# Incomplete threads in dictionary links



## TimLA

Hi all,

I'm not sure we've discussed this before (and if we have, delete this thread please).

I've noted that on some of the links to forum pages on the bottom of dictionary pages, the threads are "dead" -
in the sense that there was a question, and only a mod response asking for more context - no real information.

Is it reasonable to "report a post" and have the mods consider deleting them? - thus reducing unnecessary links?

???


----------



## cuchuflete

Hello Tim,

Whether or not it has been discussed before, I thank you for raising the topic. Personally, I would welcome such reports.  It may take years to remove all such threads, but each time we reduce their number by one, we make the dictionary search more effective for all who use it.

Thanks,
cuchu


----------



## TimLA

Ok, sounds good.

I just did one, and called it a "dead thread".

One down, 999,999 to go!


----------



## cuchuflete

Thanks again Tim.  Shall we name it the _End of the Walking Dead _project?

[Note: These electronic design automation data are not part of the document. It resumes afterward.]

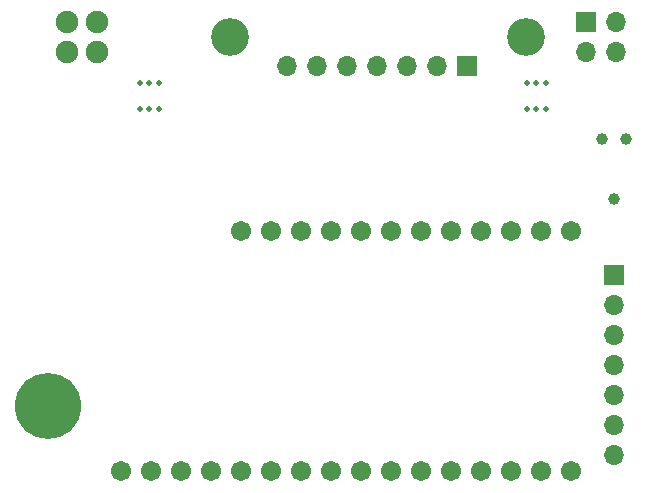
<source format=gbs>
G04 #@! TF.GenerationSoftware,KiCad,Pcbnew,(5.99.0-10090-g11a7729ab8)*
G04 #@! TF.CreationDate,2021-04-12T14:48:57-04:00*
G04 #@! TF.ProjectId,syringe_board,73797269-6e67-4655-9f62-6f6172642e6b,4.2*
G04 #@! TF.SameCoordinates,Original*
G04 #@! TF.FileFunction,Soldermask,Bot*
G04 #@! TF.FilePolarity,Negative*
%FSLAX46Y46*%
G04 Gerber Fmt 4.6, Leading zero omitted, Abs format (unit mm)*
G04 Created by KiCad (PCBNEW (5.99.0-10090-g11a7729ab8)) date 2021-04-12 14:48:57*
%MOMM*%
%LPD*%
G01*
G04 APERTURE LIST*
%ADD10C,1.711200*%
%ADD11C,0.500000*%
%ADD12O,1.900000X1.900000*%
%ADD13R,1.700000X1.700000*%
%ADD14O,1.700000X1.700000*%
%ADD15C,0.990600*%
%ADD16C,3.200000*%
%ADD17C,5.600000*%
G04 APERTURE END LIST*
D10*
X123825000Y-112776000D03*
X126365000Y-112776000D03*
X128905000Y-112776000D03*
X131445000Y-112776000D03*
X133985000Y-112776000D03*
X136525000Y-112776000D03*
X139065000Y-112776000D03*
X141605000Y-112776000D03*
X144145000Y-112776000D03*
X146685000Y-112776000D03*
X149225000Y-112776000D03*
X151765000Y-112776000D03*
X154305000Y-112776000D03*
X156845000Y-112776000D03*
X159385000Y-112776000D03*
X161925000Y-112776000D03*
X161925000Y-92456000D03*
X159385000Y-92456000D03*
X156845000Y-92456000D03*
X154305000Y-92456000D03*
X151765000Y-92456000D03*
X149225000Y-92456000D03*
X146685000Y-92456000D03*
X144145000Y-92456000D03*
X141605000Y-92456000D03*
X139065000Y-92456000D03*
X136525000Y-92456000D03*
X133985000Y-92456000D03*
D11*
X159004000Y-79926000D03*
X158204000Y-79926000D03*
X158204000Y-82126000D03*
X159004000Y-82126000D03*
X159804000Y-82126000D03*
X159804000Y-79926000D03*
D12*
X119275000Y-74778000D03*
X121815000Y-74778000D03*
X119275000Y-77318000D03*
X121815000Y-77318000D03*
D13*
X165608000Y-96192000D03*
D14*
X165608000Y-98732000D03*
X165608000Y-101272000D03*
X165608000Y-103812000D03*
X165608000Y-106352000D03*
X165608000Y-108892000D03*
X165608000Y-111432000D03*
D15*
X164584000Y-84660000D03*
X166616000Y-84660000D03*
X165600000Y-89740000D03*
D13*
X153125000Y-78486000D03*
D14*
X150585000Y-78486000D03*
X148045000Y-78486000D03*
X145505000Y-78486000D03*
X142965000Y-78486000D03*
X140425000Y-78486000D03*
X137885000Y-78486000D03*
D11*
X126238000Y-79926000D03*
X126238000Y-82126000D03*
X125438000Y-82126000D03*
X127038000Y-82126000D03*
X127038000Y-79926000D03*
X125438000Y-79926000D03*
D16*
X133117000Y-76048000D03*
D13*
X163217000Y-74778000D03*
D14*
X165757000Y-74778000D03*
X163217000Y-77318000D03*
X165757000Y-77318000D03*
D17*
X117708000Y-107296000D03*
D16*
X158117000Y-76048000D03*
M02*

</source>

Please remember that it may take a while for the re-indexing of thread titles to
have an effect on the dictionary pages.  The thread Tim reported is now gone,
but the thread title may still show up for a while.


----------



## cubaMania

_"End of the Walking Dead" _project--oh, I'm totally taking this on.


----------



## elmg

*Atención:* Nueva pregunta e hilos unidos​

Hola. Tengo una pregunta. 

¿Qué hacen los moderadores con los hilos viejos que están incompletos y no llevan a nada?

Por ejemplo hoy me topé con uno en el que estaba la pregunta y un post adicional diciendo "Eso no tiene sentido. ¿Estás seguro que escribiste bien?" y nada más. 

¿Sirve qué los reportemos? O ¿cuál es el procedimiento? 

Mis mejores saludos y mi reconocimiento por su labor.


----------



## TimLA

Hola,

http://forum.wordreference.com/showthread.php?t=1467207&highlight=
Solamente tiene que hacer contacto con un moderador (el triangolo rojo) y notificarlo del "dead thread".


----------



## GavinW

Hang on guys; I say hold your horses.
There is a tag: tbd (to be deleted). Moderators (and some others, I believe, me included) are able to append this to a thread if it is the product of a basic error or misunderstanding which means it is of no linguistic value. Similarly, Mods close threads. And yes, these actions can be solicited by the rest of us using the Report-a-Post system.
But if a thread is merely incomplete, it should be kept alive. It can always be resurrected, at any time (this often happens, as we know), and progress can be made. You might say: well, delete the old one, for now, and then a new forero can come along at any time and open a new one, with the same question, and we've lost nothing. No. I say the very fact that a particular question has been asked before, even if it got zero answers, or never went anywhere, is positive information (think of the presence/absence issue in statistics). For a start, and at the very least, it is an indication that the term exists. Another forero, later on, may have the question: "I think I heard this, but I haven't been able to get confirmation anywhere of it's existence (let alone its meaning): is it a real term?". Well, an old thread, even consisting of only one post, is helpful in this regard.
OK, so dictionary searches may be frustrating in the meantime. But you take pot luck anyway, surely. The whole thing is a work in progress anyway, let's face it. And necessarily so. Rome wasn't built in a day!
;-)


----------



## mkellogg

Let me see if I can devise a better way of reporting useless threads.  Reporting them one by one to the moderators sounds like a lot of work for the moderators.


----------



## Södertjej

mkellogg said:


> Let me see if I can devise a better way of reporting useless threads.  Reporting them one by one to the moderators sounds like a lot of work for the moderators.


Should we stop reporting these threads?


----------



## fsabroso

Södertjej said:


> Should we stop reporting these threads?


No, I don't think so.

In the meantime keep reporting them. 

Sometimes we delete them if they are old with no context at all, or if we see there are existing threads about the same topic. Sometime we bump them when the question is valid. Sometimes we answer them if we know the answer.

Regards.


----------



## Södertjej

Ok, thanks!


----------